After the week that I had with 2 dinners out (Bin 26 Enoteca and Stephi’s on Tremont) and 2 wine tastings (Boston Wine Exchange and Vino Voyage), all I wanted was some healthy food and some rest. I found the below post, which was a guest post I shared on Simply Life awhile back, and decided to use it as inspiration for some of my upcoming quick, warm weather meals.
I wanted to share with you a few simple, go to ideas that we return to again and again for quick, delicious, after work and gym bites that are filling, inexpensive, and versatile. Maybe they will even inspire your grocery shopping list this weekend?
Nothing is easier than tossing a wrap together at the end of a long day. This one is a brown rice wrap from Trader Joe’s spread with about 2 TSP of tomato paste, homemade pesto, ¾ ball of ooey gooey burratta, and baby spinach. All of the ingredients can be found at Trader Joe’s, and each wrap cost a couple of dollars at most. I love tomato paste’s super concentrated flavor. It adds lycopene to your diet, and provides a lot of deliciousness for about 15 calories a teaspoon.
I love the flavors of Mexican food, but all of that cheese and sour cream can be fattening and make you feel sluggish. My favorite at home dinner of all time is a taco salad made with a huge bed of greens, lentils that have been spiced with cayenne and chili powder, jalapenos, a satisfying sprinkle of shredded cheese, 0% Greek yogurt, and a handful of chopped avocado. This meal is like eating at a restaurant, and it can be put together in about 15 minutes, especially if you pre soak the lentils with all of the spices over the weekend.
Soup and sandwiches
We eat a LOT of soup and sandwiches in our house.
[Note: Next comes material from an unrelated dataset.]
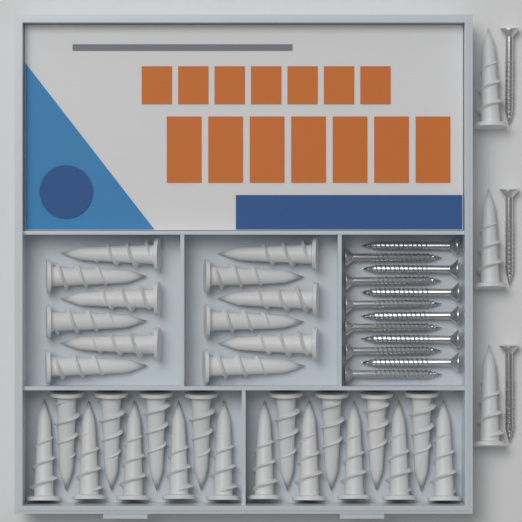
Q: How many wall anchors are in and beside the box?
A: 33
Making a veggie packed soup is so easy, and they can be made low fat and vegan by using light coconut milk or almond milk. This particular soup is a blend of fire roasted tomatoes, garlic, roasted red peppers, and almond milk, topped with a generous shake of red pepper flakes. On the side, I like to serve multi-grain bread with a soft cheese like goat cheese. It feels so decadent, and yet so easy to make, high in nutrients, and is a good way to use up things you may already have in your pantry. Other homemade soup favorites include butternut squash and green chili lentil chowder. tir fries
Another delicious mix of flavors, textures, and best of all, nutrients, stir fries are a must at least once a week. Whether its shrimp with broccoli, ginger, garlic, soy sauce, and red pepper flakes as in this photo, or beans stir fried with corn, peppers, and sweet potatoes for a succotash-like dish, stir fries are another way to have dinner on the table in under a half an hour while still feeling good about the food that you are eating. Take that fast food!:)
Sometimes I like to eat like I am at a cocktail party. It’s fun to have a little bit of this and that, some veggies, whole grain crackers, shrimp with spicy cocktail sauce, hummus, olives, etc. This is especially nice for really hot nights where you can’t bear to cook. Pull up a blanket on the kitchen floor, open a bottle of vinho verde, and relax!
The added bonus of all of these meals is that they can be doubled or tripled and packed up for lunch. With another busy week ahead including an opening party for Basho, a new restaurant in Boston, and a Healthworks blogger bash (I am SO excited for this one!), I want to make sure I have plenty of healthy staples on hand to keep my energy up!
What are some of your favorite go-to meals?